• **Liste des tâches**:
A: Réécrivez sous forme de liste le paragraphe de l'extrait sur l'intrapreneuriat qui commence par « Alors que l’intrapreneuriat favorise », en conservant ses faits principaux.
B: D'après l'extrait sur l'intrapreneuriat, quelle partie de l'entreprise peut mal vivre les projets d'intrapreneuriat ?
C: Poursuivez le texte sur l'intrapreneuriat à la suite de sa dernière phrase.

La résistance au changement

Plus une entreprise est grande, plus ses process sont complexes. Or, l’intrapreunariat nécessite de faire preuve d’ouverture et de flexibilité car certains projets peuvent aboutir à une remise en question profonde du positionnement et de la structuration de l’entreprise.

« Si la direction veut un changement et le permet, c’est déjà un indicateur qui va faire que les gens vont s’autoriser à bouger ou changer les choses. Malgré tout, les projets d’intrapreunariat peuvent être mal vécus par le Middle-Management qui voit ça comme une menace. Il y a alors un travail pédagogique à faire pour bien cadrer le périmètre du projet, réduire la part d’inconnu qui lui fait peur, lui montrer ce que ça peut lui apporter de positif. »

La rencontre de 2 cultures qui s’opposent

Alors que l’intrapreneuriat favorise l’autonomie, la prise d’initiative et le risque, le management traditionnel a tendance à valoriser le respect de la hiérarchie et des règles établies ainsi qu’un contrôle strict des dépenses. La rencontre de ces deux cultures n’est pas toujours simple.

« Une partie de notre travail concerne la politique. Il s’agit de permettre à l’intrapreneur de venir à bout des peurs de chacun, apprendre à fédérer, s’entourer des bonnes personnes, savoir à qui s’adresser, savoir pitcher son idée pour convaincre. »

La trop grande pression

On a trop tendance à assimiler innovation et révolution. Pourtant, le changement prend du temps. Il faut s’autoriser à aller doucement. Commencer par changer des petites choses.

« Il faut rêver grand, mais agir maintenant en commençant petit. Car vouloir tout changer d’un coup, c’est risquer de ne jamais se mettre en mouvement, tant la pression est grande. »

L’absence de liberté

Contrairement à un entrepreneur, l’intrapreneur n’est pas seul à prendre des décisions. Il doit prendre en compte l’idée, les avis et le temps des autres acteurs de son entreprise, en particulier sa hiérarchie.

« L’intrapreneur est moins maître du timing que l’entrepreneur : il a un job à côté, il y a des blocages en interne, il attend des validations, il subit les décisions de sa hiérarchie et les divergences de point de vue, ça peut être difficile à vivre pour lui. »

Mais alors, comment faire pour intraprendre ?

Pour venir à bout de ces obstacles, Ticket for Change accompagne les entreprises dans leur besoin d’intraprendre grâce à des programmes spécifiques qui peuvent aller de la sensibilisation à des programmes d’accompagnement plus longs.

• **Contenu présenté**:
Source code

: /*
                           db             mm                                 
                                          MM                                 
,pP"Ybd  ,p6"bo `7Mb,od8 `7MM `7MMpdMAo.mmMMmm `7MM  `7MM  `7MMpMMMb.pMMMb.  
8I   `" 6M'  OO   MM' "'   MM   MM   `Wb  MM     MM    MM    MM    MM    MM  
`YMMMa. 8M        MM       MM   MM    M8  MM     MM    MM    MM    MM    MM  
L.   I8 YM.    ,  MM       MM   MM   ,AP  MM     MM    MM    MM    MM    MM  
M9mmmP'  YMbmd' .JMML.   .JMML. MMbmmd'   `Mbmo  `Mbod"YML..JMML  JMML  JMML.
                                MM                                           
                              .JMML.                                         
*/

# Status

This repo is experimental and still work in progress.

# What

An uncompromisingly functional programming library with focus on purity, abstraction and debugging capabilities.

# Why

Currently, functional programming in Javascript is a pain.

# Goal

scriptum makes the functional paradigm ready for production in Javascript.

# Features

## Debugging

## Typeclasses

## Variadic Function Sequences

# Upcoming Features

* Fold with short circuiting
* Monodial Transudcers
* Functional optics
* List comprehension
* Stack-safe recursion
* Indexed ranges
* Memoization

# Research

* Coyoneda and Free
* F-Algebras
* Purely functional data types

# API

• **Réponses aux tâches**:
A:
- L'intrapreneuriat favorise l'autonomie, la prise d'initiative et le risque.
- Le management traditionnel valorise le respect de la hiérarchie et des règles établies ainsi qu'un contrôle strict des dépenses.
- La rencontre de ces deux cultures n'est pas toujours simple.

B: Le Middle-Management, qui y voit une menace.

C:
« On peut accompagner des personnes qui ont juste l’envie de passer à l’action, ou des gens qui ont déjà une idée précise de leur projet. Notre rôle consiste à faire émerger la créativité. »

Pour cela, un programme en 3 phases est appliqué :

    1. Phase d’inspiration : observer ce qui se fait en interne mais aussi ailleurs, pour mener les gens à penser out of the box.
    1. Phase d’introspection : réfléchir à ce dans quoi je suis bon, ce que j’aime faire, quelles problématiques me tiennent à coeur, ce qui est important pour mon entreprise, et comment me positionner par rapport à tout ça.
    1. Passage à l’action : donner des outils souvent issus du monde des start-up, comme le design thinking (pour en savoir plus c’est ici et avoir un exemple c’est ici), le lean start-up qui permettent de passer vite à l’action sans s’enliser sur des projets nécessitant plusieurs mois de développement, ce qui pourrait être décourageant.

« On n’a encore jamais eu de programme qui soit un échec, à l’issue duquel rien ne s’est mis en mouvement et rien n’a changé. Malgré tout, il faut rester humble : on infuse des idées, on met les gens en mouvement mais l’innovation et le changement, ça prend du temps, il faut être patient. »

Pour qui sait s’adapter et évoluer, l’intrapreunariat peut donc être un atout majeur. À l’avenir, savoir intraprendre deviendra probablement une nécessité pour toutes les entreprises, lancées malgré elles dans une course à l’innovation de plus en plus intense.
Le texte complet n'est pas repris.